* Exercise inputs
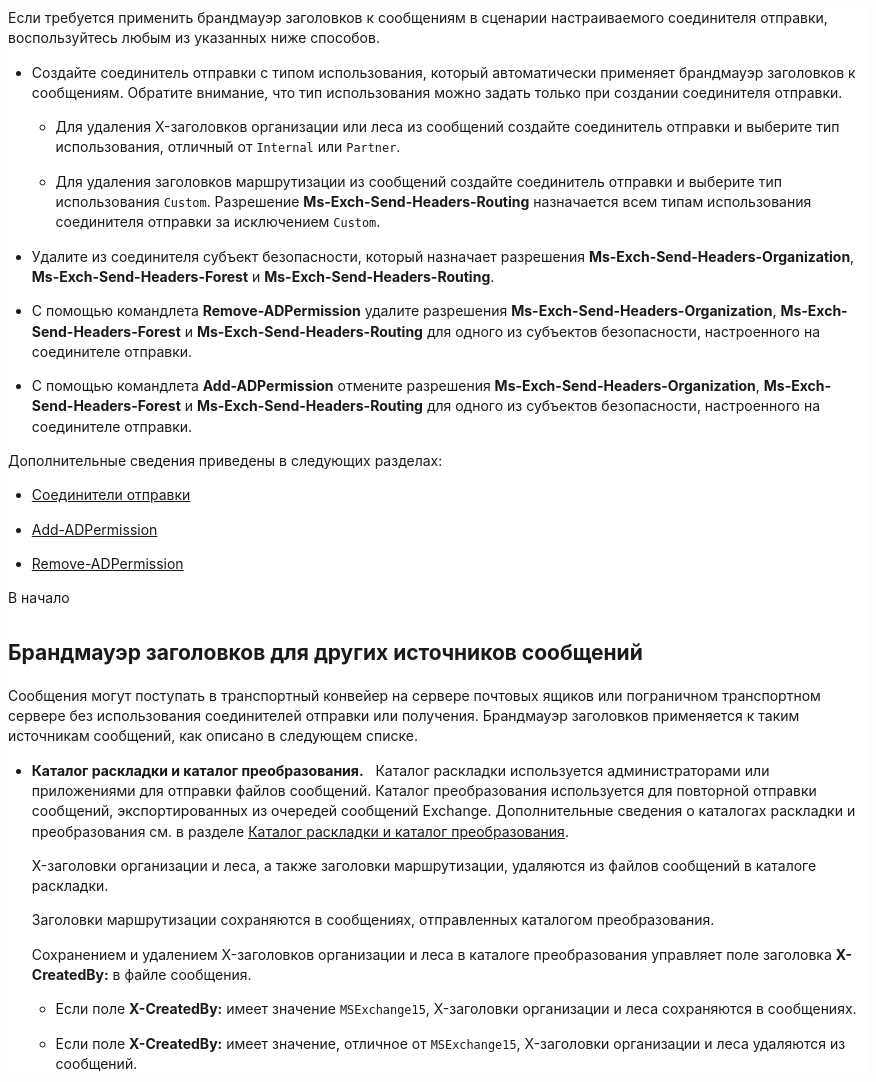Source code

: Если требуется применить брандмауэр заголовков к сообщениям в сценарии настраиваемого соединителя отправки, воспользуйтесь любым из указанных ниже способов.

  - Создайте соединитель отправки с типом использования, который автоматически применяет брандмауэр заголовков к сообщениям. Обратите внимание, что тип использования можно задать только при создании соединителя отправки.
    
      - Для удаления X-заголовков организации или леса из сообщений создайте соединитель отправки и выберите тип использования, отличный от `Internal` или `Partner`.
    
      - Для удаления заголовков маршрутизации из сообщений создайте соединитель отправки и выберите тип использования `Custom`. Разрешение **Ms-Exch-Send-Headers-Routing** назначается всем типам использования соединителя отправки за исключением `Custom`.

  - Удалите из соединителя субъект безопасности, который назначает разрешения **Ms-Exch-Send-Headers-Organization**, **Ms-Exch-Send-Headers-Forest** и **Ms-Exch-Send-Headers-Routing**.

  - С помощью командлета **Remove-ADPermission** удалите разрешения **Ms-Exch-Send-Headers-Organization**, **Ms-Exch-Send-Headers-Forest** и **Ms-Exch-Send-Headers-Routing** для одного из субъектов безопасности, настроенного на соединителе отправки.

  - С помощью командлета **Add-ADPermission** отмените разрешения **Ms-Exch-Send-Headers-Organization**, **Ms-Exch-Send-Headers-Forest** и **Ms-Exch-Send-Headers-Routing** для одного из субъектов безопасности, настроенного на соединителе отправки.

Дополнительные сведения приведены в следующих разделах:

  - [Соединители отправки](send-connectors-exchange-2013-help.md)

  - [Add-ADPermission](https://technet.microsoft.com/ru-ru/library/bb124403\(v=exchg.150\))

  - [Remove-ADPermission](https://technet.microsoft.com/ru-ru/library/aa996048\(v=exchg.150\))

В начало

## Брандмауэр заголовков для других источников сообщений

Сообщения могут поступать в транспортный конвейер на сервере почтовых ящиков или пограничном транспортном сервере без использования соединителей отправки или получения. Брандмауэр заголовков применяется к таким источникам сообщений, как описано в следующем списке.

  - **Каталог раскладки и каталог преобразования.**   Каталог раскладки используется администраторами или приложениями для отправки файлов сообщений. Каталог преобразования используется для повторной отправки сообщений, экспортированных из очередей сообщений Exchange. Дополнительные сведения о каталогах раскладки и преобразования см. в разделе [Каталог раскладки и каталог преобразования](pickup-directory-and-replay-directory-exchange-2013-help.md).
    
    X-заголовки организации и леса, а также заголовки маршрутизации, удаляются из файлов сообщений в каталоге раскладки.
    
    Заголовки маршрутизации сохраняются в сообщениях, отправленных каталогом преобразования.
    
    Сохранением и удалением X-заголовков организации и леса в каталоге преобразования управляет поле заголовка **X-CreatedBy:** в файле сообщения.
    
      - Если поле **X-CreatedBy:** имеет значение `MSExchange15`, X-заголовки организации и леса сохраняются в сообщениях.
    
      - Если поле **X-CreatedBy:** имеет значение, отличное от `MSExchange15`, X-заголовки организации и леса удаляются из сообщений.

* Assignment
If a line in the listing holds the word "настроенного", copy it out.

* Reply to the task
  - С помощью командлета **Remove-ADPermission** удалите разрешения **Ms-Exch-Send-Headers-Organization**, **Ms-Exch-Send-Headers-Forest** и **Ms-Exch-Send-Headers-Routing** для одного из субъектов безопасности, настроенного на соединителе отправки.
  - С помощью командлета **Add-ADPermission** отмените разрешения **Ms-Exch-Send-Headers-Organization**, **Ms-Exch-Send-Headers-Forest** и **Ms-Exch-Send-Headers-Routing** для одного из субъектов безопасности, настроенного на соединителе отправки.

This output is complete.